2014年に23年ぶりの新作『リアリティのダンス』が公開、来日イベントでは85歳とは思えないエネルギッシュな姿を見せ、往年のファンだけでなく若者をも巻き込みブームを呼んだホドロフスキー監督。本作『エンドレス・ポエトリー』は、『リアリティのダンス』の続編を望む世界中のファン約1万人からIndiegogo、Kickstarterといったクラウド・ファンディングで資金の多くを集めて製作された、まさに待望の新作となります。

映画は前作『リアリティのダンス』のエンディングから始まります。故郷トコピージャから首都サンティアゴへと移り、様々な悩みや葛藤を抱えた青年時代のホドロフスキーが当時チリで出会った詩人、アーティスト、パフォーマーなど、アヴァンギャルドなカルチャー・シーンの人々との交流を、虚実入り交じったマジック・リアリズムの手法で描き、前作同様ホドロフスキーの長男であるブロンティス・ホドロフスキーがホドロフスキーの父親を、青年となったホドロフスキーを、末の息子であるアダン・ホドロフスキーが演じます。また、撮影監督は『恋する惑星』など、手持ちカメラの独特の映像で知られるクリストファー・ドイル。ウォン・カーウァイをはじめ、ジム・ジャームッシュやガス・ヴァン・サントなど様々な監督の作品に携わってきたドイルが、今回初めてホドロフスキー監督とタッグ組みました。

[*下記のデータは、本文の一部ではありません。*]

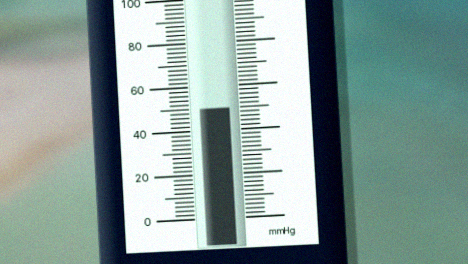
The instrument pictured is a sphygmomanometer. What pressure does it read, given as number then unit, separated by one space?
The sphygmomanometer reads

現地時間5月14日(土)、現在開催中の第69回カンヌ国際映画祭にてワールドプレミア。
上映の後、会場を埋め尽くす800 人もの人々の拍手喝采が鳴り止まぬ中ホドロフスキーが舞台に登場し、舞台挨拶を行いました。

ホドロフスキー監督は客席からの「映画は癒しになり得るのか?」という質問に
「もちろんイエスだ。この映画は“詩的な物語”ではなく“詩的な行為”そのものなんだ。映画を作る行為、それ自体がサイコマジック・ボム、つまり癒しになるんだ。世の中の全てがお金に置き換えることができる現代において、”詩”とは唯一お金にに置き換えることのできないものだ。だから”詩”こそが唯一の芸術であり、行為そのものであり、生き方なのだ」と発言。続けて、「この映画の製作はとても大変だった。当初製作資金が足りなかったけれど、奇跡が起こるかもしれない、と撮影をスタートさせた。結果、キックスターターとインディーゴーゴーのクラウドファンディングで世界中から1万人に及ぶ人々が出資をしてくれ、作品を完成することができた」と答えた。

夜の公式上映でにはホドロフスキーをはじめ、ブロンティス・ホドロフスキー、アダン・ホドロフスキー、チリからは母親役のパメラ・フローレス、子どものころのアレハンドロ役のイェレミアス・ハースコヴィッツが揃って劇場に登場、観客からは大きな拍手と声援がおくられた。
各メディアからも「ホドロフスキーの最高傑作!」(米バラエティ紙)、「自由奔放なアイデアと本当の優しさに満ちた作品!撮影監督のクロストファー・ドイルによって降り注ぐ鮮やかな色たちがホドロフスキーのおとぎ話とマジックリアリズムを強調している」、「87歳にして、今がキャリアのピーク!」(米インディワイヤー誌)と絶賛の声が相次いだ。